While you are sleeping Growth Hormone is at its peak. This nifty little hormone aids greatly in digestion and assimilation of nutrients into the body. Muscles are not "built" in the gym. They are torn down and given a reason to reform bigger and stronger. It is while you rest and sleep that the body sets to work

- Finally, diet is 80-90% of what will determine your fitness level, not 20%. That only applies to genetic marvels who can eat anything and grow in all the right ways. If you truly wish to see progress it is all about eating the right things, at the right times, and push yourself where it counts.

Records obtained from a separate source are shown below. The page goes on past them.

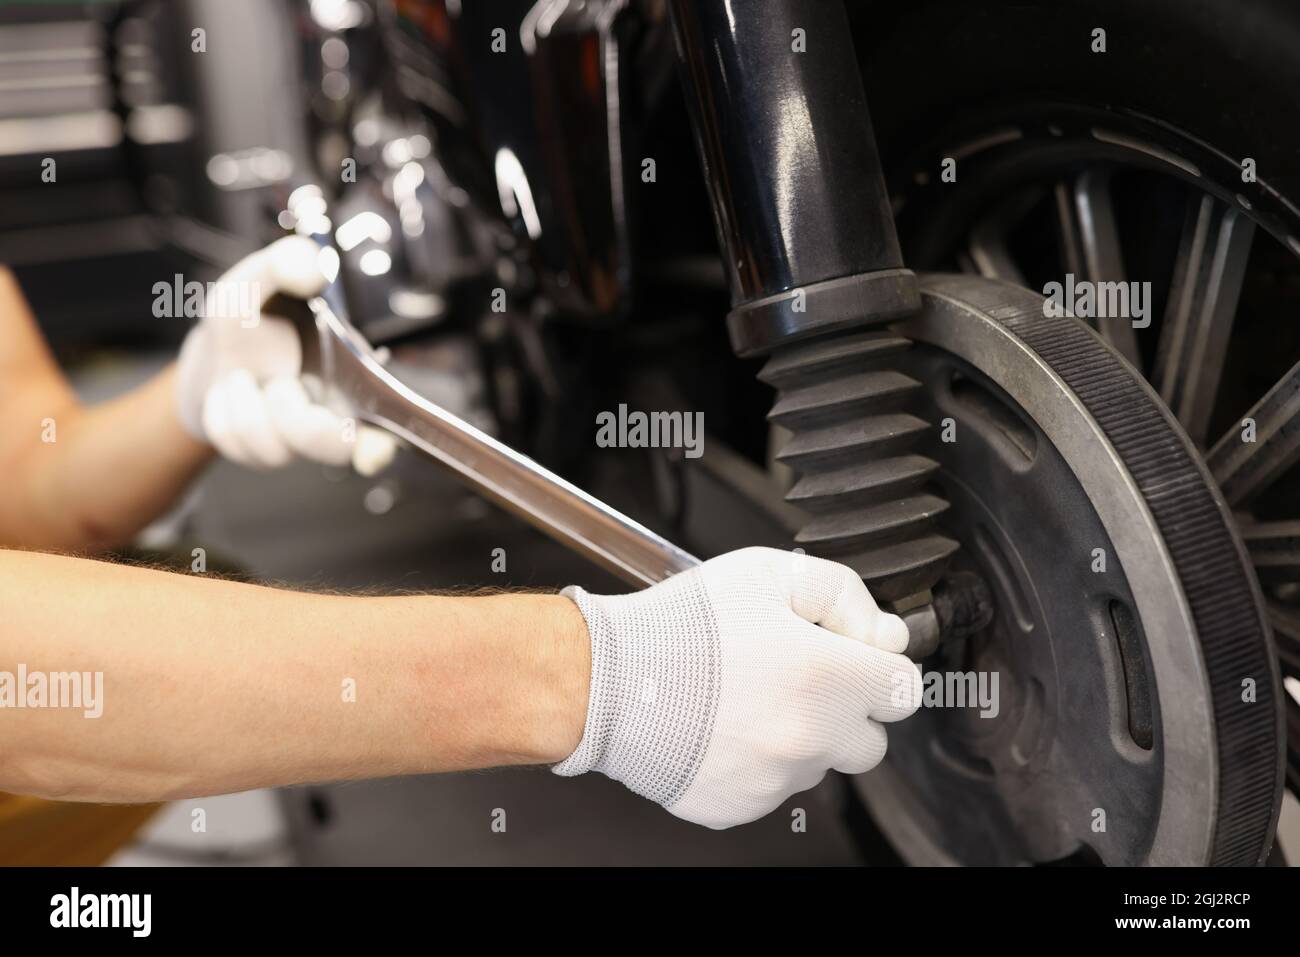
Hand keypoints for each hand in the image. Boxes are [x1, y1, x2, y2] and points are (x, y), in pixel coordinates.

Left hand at [174, 236, 396, 472]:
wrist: (217, 347)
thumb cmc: (256, 316)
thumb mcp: (263, 277)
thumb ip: (287, 262)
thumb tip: (313, 270)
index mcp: (354, 379)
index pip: (387, 419)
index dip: (384, 442)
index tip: (374, 448)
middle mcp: (334, 416)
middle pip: (334, 449)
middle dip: (294, 419)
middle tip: (278, 384)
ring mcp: (297, 442)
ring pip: (274, 451)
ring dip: (245, 406)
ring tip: (243, 377)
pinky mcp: (260, 454)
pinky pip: (236, 445)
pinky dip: (221, 412)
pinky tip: (231, 392)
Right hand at [553, 546, 920, 828]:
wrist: (606, 680)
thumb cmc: (682, 624)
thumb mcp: (767, 573)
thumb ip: (843, 593)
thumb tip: (885, 633)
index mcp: (828, 676)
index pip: (904, 690)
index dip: (878, 666)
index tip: (849, 656)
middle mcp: (811, 737)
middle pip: (870, 739)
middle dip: (845, 709)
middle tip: (795, 677)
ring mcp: (778, 779)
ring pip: (820, 764)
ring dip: (800, 736)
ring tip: (745, 696)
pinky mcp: (743, 806)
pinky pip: (774, 788)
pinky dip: (759, 762)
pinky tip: (725, 727)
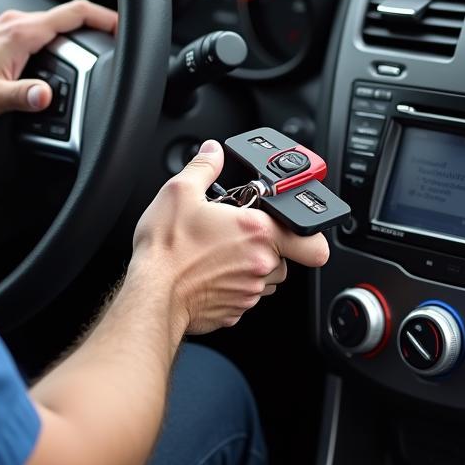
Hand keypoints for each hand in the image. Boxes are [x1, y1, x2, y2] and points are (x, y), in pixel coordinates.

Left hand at [0, 0, 117, 123]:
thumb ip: (24, 97)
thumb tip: (46, 96)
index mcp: (20, 32)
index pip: (74, 12)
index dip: (104, 16)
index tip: (122, 25)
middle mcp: (14, 22)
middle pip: (66, 17)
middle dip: (92, 30)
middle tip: (110, 46)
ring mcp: (5, 25)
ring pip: (50, 24)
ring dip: (70, 37)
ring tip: (84, 58)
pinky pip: (35, 31)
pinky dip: (51, 41)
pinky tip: (50, 61)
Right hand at [131, 140, 329, 334]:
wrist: (151, 294)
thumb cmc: (166, 249)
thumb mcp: (180, 192)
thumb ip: (204, 167)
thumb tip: (212, 152)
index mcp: (257, 232)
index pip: (313, 243)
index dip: (309, 234)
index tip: (293, 227)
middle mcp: (260, 265)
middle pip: (284, 256)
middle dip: (265, 244)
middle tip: (235, 233)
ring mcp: (249, 293)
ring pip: (264, 277)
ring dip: (249, 265)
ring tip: (217, 252)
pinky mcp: (234, 312)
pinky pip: (243, 296)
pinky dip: (231, 285)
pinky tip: (206, 272)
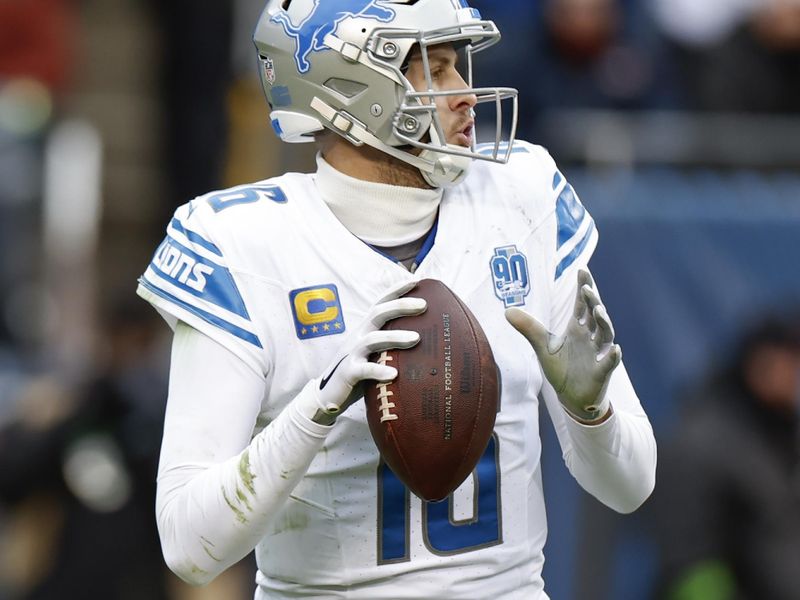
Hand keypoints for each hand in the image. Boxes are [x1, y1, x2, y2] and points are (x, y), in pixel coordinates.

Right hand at [302, 281, 425, 425]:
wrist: (327, 395)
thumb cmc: (358, 372)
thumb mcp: (373, 354)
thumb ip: (390, 345)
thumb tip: (423, 340)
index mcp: (365, 329)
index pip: (381, 304)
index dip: (396, 291)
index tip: (416, 280)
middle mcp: (358, 336)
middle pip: (378, 313)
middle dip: (400, 306)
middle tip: (423, 304)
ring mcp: (352, 353)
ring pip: (373, 339)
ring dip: (395, 337)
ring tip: (416, 338)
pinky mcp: (348, 373)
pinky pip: (363, 370)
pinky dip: (378, 371)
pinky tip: (394, 374)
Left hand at [505, 269, 620, 422]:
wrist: (571, 396)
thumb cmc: (562, 368)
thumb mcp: (543, 346)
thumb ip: (529, 328)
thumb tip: (507, 311)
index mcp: (577, 328)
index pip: (582, 304)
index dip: (583, 287)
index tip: (582, 270)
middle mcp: (590, 337)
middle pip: (594, 315)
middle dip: (592, 301)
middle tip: (587, 288)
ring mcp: (598, 353)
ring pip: (605, 334)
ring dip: (604, 323)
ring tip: (599, 311)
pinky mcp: (601, 371)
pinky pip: (610, 362)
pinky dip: (613, 356)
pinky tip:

Actually very few things concerning diet and exercise are just flat out wrong/ right. All people bodies respond differently to changes in diet and activity, and most of us on this forum are just sharing our opinions and personal findings.

With regards to home cooking, which I do believe in heartily, the key is that the cook controls the ratio of food groups present in the meal and the quantity. Fechan said that she changes recipes to make them more healthy; that is a point in favor of making your own food. In defense of butter I must say that I lived in a Coop for three years where all the cooks used gobs of butter in their cooking but we ate well balanced meals every night, and I did not gain a pound while living there. I went to China for the summer where i had no kitchen and thus ate out all the time and gained five pounds in three months eating only food cooked in oil. That is just my body though.

Also cooking really does not have to be that hard, just follow the recipes and after a while you start to get a feel for how food behaves. epicurious.com allrecipe.com and public libraries are great resources for looking up recipes that you can make from scratch.